Extracted data entries:
========================
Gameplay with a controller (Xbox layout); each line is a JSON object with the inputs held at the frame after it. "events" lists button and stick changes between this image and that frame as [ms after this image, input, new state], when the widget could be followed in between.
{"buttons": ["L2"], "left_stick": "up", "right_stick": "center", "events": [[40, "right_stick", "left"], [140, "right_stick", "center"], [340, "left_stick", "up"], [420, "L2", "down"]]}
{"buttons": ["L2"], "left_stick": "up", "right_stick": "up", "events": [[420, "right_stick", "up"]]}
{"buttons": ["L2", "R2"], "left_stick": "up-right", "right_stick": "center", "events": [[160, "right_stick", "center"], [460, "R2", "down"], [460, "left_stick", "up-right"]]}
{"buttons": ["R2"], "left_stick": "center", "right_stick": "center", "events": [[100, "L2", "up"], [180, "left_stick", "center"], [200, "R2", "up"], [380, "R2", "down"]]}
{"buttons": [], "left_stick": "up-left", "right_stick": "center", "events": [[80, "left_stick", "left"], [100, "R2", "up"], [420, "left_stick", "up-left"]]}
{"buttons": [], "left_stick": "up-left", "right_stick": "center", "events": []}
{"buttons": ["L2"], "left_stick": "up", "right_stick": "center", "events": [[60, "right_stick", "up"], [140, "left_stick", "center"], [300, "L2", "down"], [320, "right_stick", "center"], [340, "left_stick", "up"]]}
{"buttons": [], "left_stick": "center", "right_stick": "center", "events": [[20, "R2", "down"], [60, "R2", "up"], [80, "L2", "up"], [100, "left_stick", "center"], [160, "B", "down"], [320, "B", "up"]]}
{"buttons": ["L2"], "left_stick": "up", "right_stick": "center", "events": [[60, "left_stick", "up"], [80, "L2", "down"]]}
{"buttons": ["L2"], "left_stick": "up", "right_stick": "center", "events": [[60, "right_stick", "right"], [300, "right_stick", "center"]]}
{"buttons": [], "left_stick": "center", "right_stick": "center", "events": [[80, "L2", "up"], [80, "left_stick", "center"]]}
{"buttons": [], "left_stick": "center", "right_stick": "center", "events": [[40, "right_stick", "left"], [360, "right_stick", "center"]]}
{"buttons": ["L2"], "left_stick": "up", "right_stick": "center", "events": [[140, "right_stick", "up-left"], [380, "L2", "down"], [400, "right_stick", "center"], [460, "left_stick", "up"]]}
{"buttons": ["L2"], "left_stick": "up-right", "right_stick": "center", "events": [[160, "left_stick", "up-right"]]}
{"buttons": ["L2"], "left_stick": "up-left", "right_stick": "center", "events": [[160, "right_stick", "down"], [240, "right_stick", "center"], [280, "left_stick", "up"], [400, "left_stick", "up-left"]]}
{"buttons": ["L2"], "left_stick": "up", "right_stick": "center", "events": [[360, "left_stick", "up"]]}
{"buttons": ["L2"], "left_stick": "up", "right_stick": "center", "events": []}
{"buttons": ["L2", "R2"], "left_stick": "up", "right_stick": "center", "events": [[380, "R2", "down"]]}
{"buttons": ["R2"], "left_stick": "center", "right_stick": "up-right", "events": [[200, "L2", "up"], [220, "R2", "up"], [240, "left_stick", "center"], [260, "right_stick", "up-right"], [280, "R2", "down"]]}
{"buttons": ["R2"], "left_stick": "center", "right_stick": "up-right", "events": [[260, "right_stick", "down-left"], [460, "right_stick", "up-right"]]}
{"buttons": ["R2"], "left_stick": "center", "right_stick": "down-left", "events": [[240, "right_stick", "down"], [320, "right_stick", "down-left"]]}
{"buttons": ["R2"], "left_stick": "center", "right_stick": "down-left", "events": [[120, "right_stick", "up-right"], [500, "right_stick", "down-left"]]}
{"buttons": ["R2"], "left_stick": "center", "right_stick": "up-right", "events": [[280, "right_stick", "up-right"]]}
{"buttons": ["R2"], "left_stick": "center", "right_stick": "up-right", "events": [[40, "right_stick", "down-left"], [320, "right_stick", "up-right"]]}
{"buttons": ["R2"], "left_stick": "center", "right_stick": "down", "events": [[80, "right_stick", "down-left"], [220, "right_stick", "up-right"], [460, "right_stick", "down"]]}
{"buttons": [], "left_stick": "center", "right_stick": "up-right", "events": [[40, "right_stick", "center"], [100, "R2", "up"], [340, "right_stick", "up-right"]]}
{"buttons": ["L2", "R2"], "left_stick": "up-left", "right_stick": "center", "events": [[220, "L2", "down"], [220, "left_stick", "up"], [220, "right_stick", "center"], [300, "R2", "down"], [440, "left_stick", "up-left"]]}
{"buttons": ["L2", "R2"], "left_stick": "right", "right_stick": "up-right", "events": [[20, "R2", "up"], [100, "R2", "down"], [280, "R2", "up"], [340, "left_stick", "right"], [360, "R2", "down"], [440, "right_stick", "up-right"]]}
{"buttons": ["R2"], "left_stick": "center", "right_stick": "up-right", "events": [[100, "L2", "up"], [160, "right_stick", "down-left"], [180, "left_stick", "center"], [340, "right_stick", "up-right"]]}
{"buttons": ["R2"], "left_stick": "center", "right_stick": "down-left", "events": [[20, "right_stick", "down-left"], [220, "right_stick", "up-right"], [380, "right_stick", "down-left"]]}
========================
### Exercise details
Without omitting anything, output the data verbatim.

### Response to the exercise
Gameplay with a controller (Xbox layout); each line is a JSON object with the inputs held at the frame after it. "events" lists button and stick changes between this image and that frame as [ms after this image, input, new state], when the widget could be followed in between.
{"buttons": ["L2"], "left_stick": "up", "right_stick": "center", "events": [[40, "right_stick", "left"], [140, "right_stick", "center"], [340, "left_stick", "up"], [420, "L2", "down"]]}
{"buttons": ["L2"], "left_stick": "up", "right_stick": "up", "events": [[420, "right_stick", "up"]]}
{"buttons": ["L2", "R2"], "left_stick": "up-right", "right_stick": "center", "events": [[160, "right_stick", "center"], [460, "R2", "down"], [460, "left_stick", "up-right"]]}
{"buttons": ["R2"], "left_stick": "center", "right_stick": "center", "events": [[100, "L2", "up"], [180, "left_stick", "center"], [200, "R2", "up"], [380, "R2", "down"]]}
{"buttons": [], "left_stick": "up-left", "right_stick": "center", "events": [[80, "left_stick", "left"], [100, "R2", "up"], [420, "left_stick", "up-left"]]}
{"buttons": [], "left_stick": "up-left", "right_stick": "center", "events": []}
{"buttons": ["L2"], "left_stick": "up", "right_stick": "center", "events": [[60, "right_stick", "up"], [140, "left_stick", "center"], [300, "L2", "down"], [320, "right_stick", "center"], [340, "left_stick", "up"]]}
{"buttons": [], "left_stick": "center", "right_stick": "center", "events": [[20, "R2", "down"], [60, "R2", "up"], [80, "L2", "up"], [100, "left_stick", "center"], [160, "B", "down"], [320, "B", "up"]]}
{"buttons": ["L2"], "left_stick": "up", "right_stick": "center", "events": [[60, "left_stick", "up"], [80, "L2", "down"]]}
{"buttons": ["L2"], "left_stick": "up", "right_stick": "center", "events": [[60, "right_stick", "right"], [300, "right_stick", "center"]]}
{"buttons": [], "left_stick": "center", "right_stick": "center", "events": [[80, "L2", "up"], [80, "left_stick", "center"]]}
{"buttons": [], "left_stick": "center", "right_stick": "center", "events": [[40, "right_stick", "left"], [360, "right_stick", "center"]]}
{"buttons": ["L2"], "left_stick": "up", "right_stick": "center", "events": [[140, "right_stick", "up-left"], [380, "L2", "down"], [400, "right_stick", "center"], [460, "left_stick", "up"]]}
{"buttons": ["L2"], "left_stick": "up-right", "right_stick": "center", "events": [[160, "left_stick", "up-right"]]}
{"buttons": ["L2"], "left_stick": "up-left", "right_stick": "center", "events": [[160, "right_stick", "down"], [240, "right_stick", "center"], [280, "left_stick", "up"], [400, "left_stick", "up-left"]]}
{"buttons": ["L2"], "left_stick": "up", "right_stick": "center", "events": [[360, "left_stick", "up"]]}
{"buttons": ["L2"], "left_stick": "up", "right_stick": "center", "events": []}
{"buttons": ["L2", "R2"], "left_stick": "up", "right_stick": "center", "events": [[380, "R2", "down"]]}
{"buttons": ["R2"], "left_stick": "center", "right_stick": "up-right", "events": [[200, "L2", "up"], [220, "R2", "up"], [240, "left_stick", "center"], [260, "right_stick", "up-right"], [280, "R2", "down"]]}
{"buttons": ["R2"], "left_stick": "center", "right_stick": "up-right", "events": [[260, "right_stick", "down-left"], [460, "right_stick", "up-right"]]}
{"buttons": ["R2"], "left_stick": "center", "right_stick": "down-left", "events": [[240, "right_stick", "down"], [320, "right_stick", "down-left"]]}
{"buttons": ["R2"], "left_stick": "center", "right_stick": "down-left", "events": [[120, "right_stick", "up-right"], [500, "right_stick", "down-left"]]}
{"buttons": ["R2"], "left_stick": "center", "right_stick": "up-right", "events": [[280, "right_stick", "up-right"]]}
{"buttons": ["R2"], "left_stick": "center", "right_stick": "up-right", "events": [[40, "right_stick", "down-left"], [320, "right_stick", "up-right"]]}
{"buttons": ["R2"], "left_stick": "center", "right_stick": "down", "events": [[80, "right_stick", "down-left"], [220, "right_stick", "up-right"], [460, "right_stick", "down"]]}
{"buttons": [], "left_stick": "center", "right_stick": "up-right", "events": [[40, "right_stick", "center"], [100, "R2", "up"], [340, "right_stick", "up-right"]]}
{"buttons": ["L2", "R2"], "left_stick": "up-left", "right_stick": "center", "events": [[220, "L2", "down"], [220, "left_stick", "up"], [220, "right_stick", "center"], [300, "R2", "down"], [440, "left_stick", "up-left"]]}
{"buttons": ["L2", "R2"], "left_stick": "right", "right_stick": "up-right", "events": [[20, "R2", "up"], [100, "R2", "down"], [280, "R2", "up"], [340, "left_stick", "right"], [360, "R2", "down"], [440, "right_stick", "up-right"]]}
{"buttons": ["R2"], "left_stick": "center", "right_stick": "up-right", "events": [[100, "L2", "up"], [160, "right_stick", "down-left"], [180, "left_stick", "center"], [340, "right_stick", "up-right"]]}
{"buttons": ["R2"], "left_stick": "center", "right_stick": "down-left", "events": [[20, "right_stick", "down-left"], [220, "right_stick", "up-right"], [380, "right_stick", "down-left"]]}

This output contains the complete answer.